GDX Gold Miners ETF Bullish Breakout from 10-Month Falling Wedge

The GDX Market Vectors Gold Miners ETF had a powerful upward breakout from its 10-month falling wedge pattern. The bullish breakout of the falling wedge sets a $29 price target for GDX. A pullback or a consolidation is expected to continue before 3/17/2014.

GDX 2-28-2014


Crude Oil Forming 4-Month Ascending Broadening Triangle

Crude oil has had a bullish breakout from its 4-month trading range recently, and a “W” or double-bottom pattern is confirmed.

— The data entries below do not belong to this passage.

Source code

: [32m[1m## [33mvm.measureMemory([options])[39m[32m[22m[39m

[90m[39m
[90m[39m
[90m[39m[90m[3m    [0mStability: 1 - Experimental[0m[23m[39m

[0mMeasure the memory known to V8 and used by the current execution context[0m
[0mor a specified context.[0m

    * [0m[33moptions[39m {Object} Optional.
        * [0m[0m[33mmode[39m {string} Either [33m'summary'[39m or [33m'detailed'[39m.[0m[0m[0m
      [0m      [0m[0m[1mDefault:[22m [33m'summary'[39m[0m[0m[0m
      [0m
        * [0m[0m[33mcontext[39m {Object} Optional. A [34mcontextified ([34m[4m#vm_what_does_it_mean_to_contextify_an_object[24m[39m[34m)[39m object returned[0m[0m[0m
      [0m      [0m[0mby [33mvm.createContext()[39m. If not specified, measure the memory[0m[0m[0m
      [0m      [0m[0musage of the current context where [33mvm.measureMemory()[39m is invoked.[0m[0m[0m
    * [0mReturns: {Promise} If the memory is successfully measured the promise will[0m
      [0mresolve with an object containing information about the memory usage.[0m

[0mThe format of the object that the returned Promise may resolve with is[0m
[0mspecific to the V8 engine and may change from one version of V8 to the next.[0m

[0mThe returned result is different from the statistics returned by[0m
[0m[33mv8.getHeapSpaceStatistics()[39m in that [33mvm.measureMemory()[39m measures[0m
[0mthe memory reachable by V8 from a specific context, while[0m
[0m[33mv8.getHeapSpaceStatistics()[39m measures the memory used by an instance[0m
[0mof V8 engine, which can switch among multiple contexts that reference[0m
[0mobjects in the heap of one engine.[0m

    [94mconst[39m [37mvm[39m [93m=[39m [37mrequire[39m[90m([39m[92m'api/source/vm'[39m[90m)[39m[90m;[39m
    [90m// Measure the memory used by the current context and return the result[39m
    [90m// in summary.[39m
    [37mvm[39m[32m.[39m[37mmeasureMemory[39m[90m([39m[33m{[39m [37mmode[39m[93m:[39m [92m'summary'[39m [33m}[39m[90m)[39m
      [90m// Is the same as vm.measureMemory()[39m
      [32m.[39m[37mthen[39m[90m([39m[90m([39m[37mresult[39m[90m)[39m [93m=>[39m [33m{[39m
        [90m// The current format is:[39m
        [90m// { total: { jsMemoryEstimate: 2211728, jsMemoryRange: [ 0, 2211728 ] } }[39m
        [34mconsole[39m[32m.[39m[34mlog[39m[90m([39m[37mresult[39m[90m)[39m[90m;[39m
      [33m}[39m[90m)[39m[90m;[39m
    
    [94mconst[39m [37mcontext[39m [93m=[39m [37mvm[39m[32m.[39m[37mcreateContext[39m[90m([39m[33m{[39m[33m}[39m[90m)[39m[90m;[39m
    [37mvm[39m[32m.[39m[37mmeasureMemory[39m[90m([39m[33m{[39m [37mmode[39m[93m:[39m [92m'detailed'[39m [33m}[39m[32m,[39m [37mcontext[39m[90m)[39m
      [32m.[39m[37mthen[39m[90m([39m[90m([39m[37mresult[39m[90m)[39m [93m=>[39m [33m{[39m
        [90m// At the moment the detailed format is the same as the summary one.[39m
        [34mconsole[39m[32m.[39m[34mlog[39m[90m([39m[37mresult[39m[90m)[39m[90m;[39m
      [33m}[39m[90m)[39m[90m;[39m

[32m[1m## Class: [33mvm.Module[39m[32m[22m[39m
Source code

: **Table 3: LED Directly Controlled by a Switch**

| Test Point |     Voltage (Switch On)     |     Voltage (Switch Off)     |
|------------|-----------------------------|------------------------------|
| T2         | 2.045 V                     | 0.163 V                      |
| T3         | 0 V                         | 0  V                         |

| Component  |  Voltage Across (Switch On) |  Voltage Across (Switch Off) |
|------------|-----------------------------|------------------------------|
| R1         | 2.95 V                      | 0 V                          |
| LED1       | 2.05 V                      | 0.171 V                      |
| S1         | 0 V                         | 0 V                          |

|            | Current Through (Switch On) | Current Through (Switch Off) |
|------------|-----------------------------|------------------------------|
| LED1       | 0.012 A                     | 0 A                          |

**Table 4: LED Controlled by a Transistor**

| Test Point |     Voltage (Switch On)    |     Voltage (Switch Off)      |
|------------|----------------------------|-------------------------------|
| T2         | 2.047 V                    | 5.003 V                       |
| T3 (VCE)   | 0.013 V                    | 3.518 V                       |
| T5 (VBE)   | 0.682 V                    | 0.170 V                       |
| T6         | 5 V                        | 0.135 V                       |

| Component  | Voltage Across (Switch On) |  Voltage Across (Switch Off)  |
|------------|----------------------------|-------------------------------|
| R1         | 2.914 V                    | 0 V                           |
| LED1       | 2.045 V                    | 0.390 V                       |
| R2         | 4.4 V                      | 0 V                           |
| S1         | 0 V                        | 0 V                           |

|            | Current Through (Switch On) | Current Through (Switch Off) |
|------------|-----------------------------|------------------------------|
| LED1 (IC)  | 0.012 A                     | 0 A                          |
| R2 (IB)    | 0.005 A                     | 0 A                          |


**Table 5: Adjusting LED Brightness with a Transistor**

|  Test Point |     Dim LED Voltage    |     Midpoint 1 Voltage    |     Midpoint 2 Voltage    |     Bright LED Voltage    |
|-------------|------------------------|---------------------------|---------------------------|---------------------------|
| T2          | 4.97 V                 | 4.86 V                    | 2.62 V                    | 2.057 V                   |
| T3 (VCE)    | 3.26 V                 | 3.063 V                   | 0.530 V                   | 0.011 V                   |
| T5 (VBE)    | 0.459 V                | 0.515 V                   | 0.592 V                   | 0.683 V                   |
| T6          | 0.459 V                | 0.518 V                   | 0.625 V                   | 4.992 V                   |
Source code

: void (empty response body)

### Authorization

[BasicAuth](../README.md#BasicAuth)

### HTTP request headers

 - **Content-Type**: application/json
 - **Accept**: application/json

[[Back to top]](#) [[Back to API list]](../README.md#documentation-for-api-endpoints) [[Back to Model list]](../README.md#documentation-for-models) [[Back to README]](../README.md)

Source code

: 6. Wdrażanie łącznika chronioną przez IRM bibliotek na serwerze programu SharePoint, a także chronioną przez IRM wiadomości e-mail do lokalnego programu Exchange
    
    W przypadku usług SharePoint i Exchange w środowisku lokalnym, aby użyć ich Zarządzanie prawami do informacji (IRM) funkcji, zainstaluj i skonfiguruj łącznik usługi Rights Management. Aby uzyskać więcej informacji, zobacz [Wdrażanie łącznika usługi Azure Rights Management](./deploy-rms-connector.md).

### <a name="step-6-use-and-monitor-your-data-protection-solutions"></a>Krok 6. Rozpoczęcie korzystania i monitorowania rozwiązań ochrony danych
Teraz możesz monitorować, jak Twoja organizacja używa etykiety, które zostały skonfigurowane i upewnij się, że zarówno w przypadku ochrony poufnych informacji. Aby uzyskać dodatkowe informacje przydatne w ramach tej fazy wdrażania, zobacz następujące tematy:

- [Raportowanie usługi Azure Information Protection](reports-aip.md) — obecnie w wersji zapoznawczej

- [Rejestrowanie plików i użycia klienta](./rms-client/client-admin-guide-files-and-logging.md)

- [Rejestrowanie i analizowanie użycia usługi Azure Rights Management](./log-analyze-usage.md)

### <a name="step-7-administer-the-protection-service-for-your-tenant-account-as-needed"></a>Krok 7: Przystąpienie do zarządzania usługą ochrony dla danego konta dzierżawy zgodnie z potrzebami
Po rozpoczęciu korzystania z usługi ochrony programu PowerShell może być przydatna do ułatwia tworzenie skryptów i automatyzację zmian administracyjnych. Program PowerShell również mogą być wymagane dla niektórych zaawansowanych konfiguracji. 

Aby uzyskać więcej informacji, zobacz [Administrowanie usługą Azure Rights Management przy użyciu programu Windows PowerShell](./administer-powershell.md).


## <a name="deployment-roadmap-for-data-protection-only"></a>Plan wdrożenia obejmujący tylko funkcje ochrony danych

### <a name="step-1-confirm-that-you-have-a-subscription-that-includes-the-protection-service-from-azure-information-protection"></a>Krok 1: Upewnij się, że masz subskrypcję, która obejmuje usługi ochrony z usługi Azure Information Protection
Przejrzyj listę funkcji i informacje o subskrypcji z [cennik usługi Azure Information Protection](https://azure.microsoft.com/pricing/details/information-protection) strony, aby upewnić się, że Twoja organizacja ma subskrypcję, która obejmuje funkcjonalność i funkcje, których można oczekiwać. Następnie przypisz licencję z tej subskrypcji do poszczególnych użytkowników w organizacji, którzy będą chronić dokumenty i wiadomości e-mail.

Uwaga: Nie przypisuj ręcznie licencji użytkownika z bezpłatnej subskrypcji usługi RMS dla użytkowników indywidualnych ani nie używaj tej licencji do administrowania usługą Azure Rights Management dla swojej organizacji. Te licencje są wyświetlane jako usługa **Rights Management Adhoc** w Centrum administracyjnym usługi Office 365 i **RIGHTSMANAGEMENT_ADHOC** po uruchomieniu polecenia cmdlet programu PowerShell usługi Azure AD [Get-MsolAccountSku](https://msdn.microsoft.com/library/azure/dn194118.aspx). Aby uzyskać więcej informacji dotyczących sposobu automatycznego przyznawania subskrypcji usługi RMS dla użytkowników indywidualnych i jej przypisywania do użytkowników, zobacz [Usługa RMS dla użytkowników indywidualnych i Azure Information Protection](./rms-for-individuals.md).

Now it is forming another 4-month ascending broadening triangle pattern. If it can not break above the upper boundary of the triangle, a consolidation could happen between 100 and 104.

Oil 2-28-2014



DBA Agriculture ETF Bullish Breakout

The following chart shows that the PowerShares DBA Agriculture ETF has formed a 3-year falling wedge pattern. Last week, it had a sharp advance towards the upper boundary of the wedge. And it broke above the upper boundary of the wedge last week. A further advance is expected with a price target at 29.

DBA 2-28-2014



Asset Class Performance Ranking with Agriculture Leading

The following table is the percentage change of each asset class (in ETFs) against the 89-day exponential moving average (EMA89). Currently agriculture is outperforming and the U.S. dollar is underperforming.